Implications of present study

Loop formation and overlap of vessels have been described as main causes of false-positive and false-negative interpretations [25, 35]. In the present study, this diagnostic limitation of MRA led to two negative surgical explorations, of which one concerned a ruptured aneurysm. Furthermore, in five patients IA-DSA examination had to be performed, because MRA was unable to differentiate a tortuous loop or infundibular dilatation from an aneurysm. Review of source images or images from a selective (partial or target) MIP method, in which part of the source data is processed separately, may help to overcome these problems [34]. In one patient we also faced this diagnostic problem with IA-DSA examination. This has also been described earlier by others [44, 45].
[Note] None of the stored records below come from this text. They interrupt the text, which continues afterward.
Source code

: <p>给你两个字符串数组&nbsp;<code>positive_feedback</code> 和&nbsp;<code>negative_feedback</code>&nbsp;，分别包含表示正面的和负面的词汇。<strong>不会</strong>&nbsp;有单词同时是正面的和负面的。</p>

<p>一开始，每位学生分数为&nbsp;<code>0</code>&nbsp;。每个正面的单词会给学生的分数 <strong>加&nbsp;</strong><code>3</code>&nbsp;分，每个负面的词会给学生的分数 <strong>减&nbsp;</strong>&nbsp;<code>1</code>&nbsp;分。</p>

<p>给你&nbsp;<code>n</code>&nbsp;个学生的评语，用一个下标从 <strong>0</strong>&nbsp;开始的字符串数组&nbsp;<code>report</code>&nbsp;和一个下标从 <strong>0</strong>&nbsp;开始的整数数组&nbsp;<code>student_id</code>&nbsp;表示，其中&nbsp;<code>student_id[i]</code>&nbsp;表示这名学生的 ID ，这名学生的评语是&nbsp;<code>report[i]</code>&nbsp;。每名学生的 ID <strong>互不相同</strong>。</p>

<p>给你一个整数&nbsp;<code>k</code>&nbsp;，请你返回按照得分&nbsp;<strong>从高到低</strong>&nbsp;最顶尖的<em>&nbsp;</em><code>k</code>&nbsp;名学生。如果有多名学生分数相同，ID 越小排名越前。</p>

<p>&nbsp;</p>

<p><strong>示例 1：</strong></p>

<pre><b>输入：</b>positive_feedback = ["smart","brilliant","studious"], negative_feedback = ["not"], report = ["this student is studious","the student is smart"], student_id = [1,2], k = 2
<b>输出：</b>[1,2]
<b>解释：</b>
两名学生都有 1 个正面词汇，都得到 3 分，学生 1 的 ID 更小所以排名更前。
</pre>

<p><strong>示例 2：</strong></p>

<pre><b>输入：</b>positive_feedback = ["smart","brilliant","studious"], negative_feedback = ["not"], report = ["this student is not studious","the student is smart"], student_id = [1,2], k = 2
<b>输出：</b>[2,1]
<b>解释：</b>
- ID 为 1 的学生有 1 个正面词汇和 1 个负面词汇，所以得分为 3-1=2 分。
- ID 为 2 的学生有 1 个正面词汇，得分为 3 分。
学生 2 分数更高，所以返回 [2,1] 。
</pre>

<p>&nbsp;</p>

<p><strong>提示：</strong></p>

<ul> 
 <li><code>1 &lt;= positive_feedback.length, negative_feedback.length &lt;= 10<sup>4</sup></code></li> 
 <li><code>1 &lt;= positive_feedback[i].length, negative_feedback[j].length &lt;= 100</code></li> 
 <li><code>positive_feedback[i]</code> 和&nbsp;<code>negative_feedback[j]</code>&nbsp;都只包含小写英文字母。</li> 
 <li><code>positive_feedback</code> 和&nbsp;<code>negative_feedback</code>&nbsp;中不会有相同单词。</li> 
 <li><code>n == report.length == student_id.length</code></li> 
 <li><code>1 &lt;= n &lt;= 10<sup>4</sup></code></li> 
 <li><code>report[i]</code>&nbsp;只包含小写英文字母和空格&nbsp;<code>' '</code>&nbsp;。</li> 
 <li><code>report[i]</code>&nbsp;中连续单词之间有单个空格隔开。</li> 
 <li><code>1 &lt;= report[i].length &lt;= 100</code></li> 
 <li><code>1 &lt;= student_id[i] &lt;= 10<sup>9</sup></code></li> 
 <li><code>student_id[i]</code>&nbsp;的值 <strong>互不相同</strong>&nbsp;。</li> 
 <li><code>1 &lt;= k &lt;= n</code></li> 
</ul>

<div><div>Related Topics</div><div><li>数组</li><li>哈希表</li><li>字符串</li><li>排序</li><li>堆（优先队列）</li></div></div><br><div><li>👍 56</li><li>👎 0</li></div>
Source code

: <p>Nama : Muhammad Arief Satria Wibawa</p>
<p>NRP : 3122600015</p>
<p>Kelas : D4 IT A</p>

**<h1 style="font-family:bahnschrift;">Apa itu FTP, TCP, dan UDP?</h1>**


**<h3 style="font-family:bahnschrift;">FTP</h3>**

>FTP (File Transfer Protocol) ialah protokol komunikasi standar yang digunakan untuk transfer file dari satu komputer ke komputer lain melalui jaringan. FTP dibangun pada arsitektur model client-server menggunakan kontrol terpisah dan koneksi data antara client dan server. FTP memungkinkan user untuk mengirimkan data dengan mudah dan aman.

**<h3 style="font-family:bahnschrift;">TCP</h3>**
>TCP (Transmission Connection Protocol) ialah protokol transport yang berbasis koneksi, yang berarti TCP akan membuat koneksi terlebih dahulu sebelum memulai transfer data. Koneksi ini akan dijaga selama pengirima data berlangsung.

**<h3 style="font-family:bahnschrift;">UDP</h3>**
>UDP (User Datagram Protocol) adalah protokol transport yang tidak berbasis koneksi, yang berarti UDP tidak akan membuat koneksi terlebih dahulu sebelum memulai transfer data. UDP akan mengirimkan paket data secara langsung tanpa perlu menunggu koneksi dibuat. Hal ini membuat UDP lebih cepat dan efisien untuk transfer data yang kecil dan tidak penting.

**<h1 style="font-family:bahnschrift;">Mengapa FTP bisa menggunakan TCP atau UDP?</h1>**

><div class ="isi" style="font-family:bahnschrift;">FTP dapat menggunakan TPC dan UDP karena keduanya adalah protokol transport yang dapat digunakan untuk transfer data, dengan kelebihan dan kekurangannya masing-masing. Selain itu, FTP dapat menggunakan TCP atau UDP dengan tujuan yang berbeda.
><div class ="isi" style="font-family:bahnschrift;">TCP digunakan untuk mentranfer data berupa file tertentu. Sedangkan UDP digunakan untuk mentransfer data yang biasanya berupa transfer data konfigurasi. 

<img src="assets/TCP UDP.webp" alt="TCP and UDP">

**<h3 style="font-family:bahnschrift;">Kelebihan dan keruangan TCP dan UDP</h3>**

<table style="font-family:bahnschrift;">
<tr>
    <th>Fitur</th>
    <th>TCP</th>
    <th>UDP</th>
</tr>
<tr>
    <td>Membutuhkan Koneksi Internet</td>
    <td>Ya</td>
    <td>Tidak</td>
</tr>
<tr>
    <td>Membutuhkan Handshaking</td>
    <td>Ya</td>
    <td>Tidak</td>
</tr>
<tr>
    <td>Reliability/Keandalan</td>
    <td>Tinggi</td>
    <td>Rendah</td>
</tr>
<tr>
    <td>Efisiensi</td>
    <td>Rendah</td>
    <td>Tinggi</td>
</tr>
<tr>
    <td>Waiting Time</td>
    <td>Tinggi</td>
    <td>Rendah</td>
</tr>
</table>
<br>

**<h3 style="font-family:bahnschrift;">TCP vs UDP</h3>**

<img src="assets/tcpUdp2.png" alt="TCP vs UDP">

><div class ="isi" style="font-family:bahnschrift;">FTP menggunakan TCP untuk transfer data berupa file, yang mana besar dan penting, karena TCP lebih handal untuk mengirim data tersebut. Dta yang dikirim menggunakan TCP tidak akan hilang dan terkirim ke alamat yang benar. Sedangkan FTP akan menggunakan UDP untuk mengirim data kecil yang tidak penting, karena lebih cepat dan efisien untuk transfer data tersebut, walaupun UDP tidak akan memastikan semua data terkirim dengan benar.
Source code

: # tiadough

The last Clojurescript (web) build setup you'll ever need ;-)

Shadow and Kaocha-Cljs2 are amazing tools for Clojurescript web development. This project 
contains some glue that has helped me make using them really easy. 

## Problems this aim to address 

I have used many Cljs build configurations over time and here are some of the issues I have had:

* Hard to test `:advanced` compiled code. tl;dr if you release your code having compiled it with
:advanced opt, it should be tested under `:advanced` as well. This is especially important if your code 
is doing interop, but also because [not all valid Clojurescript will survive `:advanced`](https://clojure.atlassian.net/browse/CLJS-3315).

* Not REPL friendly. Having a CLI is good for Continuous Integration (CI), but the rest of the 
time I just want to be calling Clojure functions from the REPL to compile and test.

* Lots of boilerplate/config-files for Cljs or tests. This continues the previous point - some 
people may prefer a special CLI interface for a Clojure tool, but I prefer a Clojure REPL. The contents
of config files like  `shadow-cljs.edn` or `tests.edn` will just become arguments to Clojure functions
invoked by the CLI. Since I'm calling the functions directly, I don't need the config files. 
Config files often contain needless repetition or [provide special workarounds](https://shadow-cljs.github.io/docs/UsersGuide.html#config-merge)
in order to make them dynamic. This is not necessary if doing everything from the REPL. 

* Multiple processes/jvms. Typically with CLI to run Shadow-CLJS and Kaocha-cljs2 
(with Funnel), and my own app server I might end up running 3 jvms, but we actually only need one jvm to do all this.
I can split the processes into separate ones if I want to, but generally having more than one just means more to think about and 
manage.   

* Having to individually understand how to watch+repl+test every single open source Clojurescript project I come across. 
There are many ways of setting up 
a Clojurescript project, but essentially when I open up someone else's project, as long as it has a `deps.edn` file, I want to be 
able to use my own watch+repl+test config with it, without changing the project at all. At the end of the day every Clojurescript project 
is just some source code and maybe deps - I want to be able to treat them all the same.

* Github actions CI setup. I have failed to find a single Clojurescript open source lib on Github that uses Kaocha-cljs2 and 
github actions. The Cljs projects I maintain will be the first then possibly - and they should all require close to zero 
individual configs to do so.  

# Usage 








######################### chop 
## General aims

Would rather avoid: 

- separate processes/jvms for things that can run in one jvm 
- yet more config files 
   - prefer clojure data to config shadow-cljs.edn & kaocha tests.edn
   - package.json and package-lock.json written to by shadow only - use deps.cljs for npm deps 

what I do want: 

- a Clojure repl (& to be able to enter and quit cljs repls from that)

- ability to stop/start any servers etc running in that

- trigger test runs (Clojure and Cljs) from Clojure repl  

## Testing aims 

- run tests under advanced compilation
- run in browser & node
In the present study MRA missed seven asymptomatic aneurysms that were smaller than 5 mm in diameter. Two of these were discovered during surgery and subsequently clipped. Five aneurysms were diagnosed after IA-DSA examination, and three of them were also treated surgically. Decreased MRA signal intensity, which could be explained by stagnant flow near the aneurysm, may render small aneurysms invisible [36]. As mentioned before, 3 mm seems to be the threshold size for detection of aneurysms by MRA.

However, asymptomatic aneurysms smaller than 3 mm are probably not important clinically [46, 47]. More important, no ruptured aneurysms were missed. This result may suggest that a negative MRA in a patient presenting with acute SAH, and thus a high pre-diagnostic suspicion of ruptured aneurysm, is reliable and may replace IA- DSA.

In the present study, in 19% of patients MRA was considered inconclusive, mainly because more information was required regarding the presence or relative location and orientation of the aneurysm. This finding may be influenced by the learning curve of the neuroradiologists with the MRA technique, and, in the beginning, some uncertainty in neurosurgeons about performing surgery based on MRA results alone. In 73% of patients IA-DSA confirmed the MRA results.

The mortality (4.5%) and morbidity (9.0%) rates of the present study are beneficial and acceptable when compared with the results from the study of Edner et al., in which IA-DSA was routine in all cases [48]. In their series, favorable outcomes, as measured with the GOS at 6 months, were 82 out of 122 patients (67%), with 76% treated within 1 week after the last bleeding. The mortality and morbidity rates were16% and 17%, respectively.

Some comments can be made with regard to the present study. The prevalence of ruptured intracranial aneurysms in the total number of patients examined is 78% (160/205), which is comparable with other published data [49]. Hence, our study shows that MRA is useful for diagnosis in patients with a high suspicion of a ruptured aneurysm, i.e., in patients presenting with an SAH. The ability of MRA to correctly detect an aneurysm could change when MRA is used in patients with different pretest probabilities for an intracranial aneurysm. In our study, the radiologist had been informed of the initial CT results. CT findings, although not considered essential, can be of help in confirming the region of interest, by demonstrating the anatomical site of the intracerebral clot or concentration of subarachnoid blood.

In conclusion, in this study we included 205 patients with an SAH for MRA examination and investigated whether MRA could replace IA-DSA in the selection of patients suitable for surgical treatment of ruptured aneurysms. Only one false surgical indication was determined by MRA and no false negatives were selected by MRA. A minority of the MRA results were considered insufficient, making performance of IA-DSA necessary. We conclude, that IA-DSA can be replaced by 3D TOF MRA as the first diagnostic modality in the selection of patients suitable for clipping of ruptured aneurysms.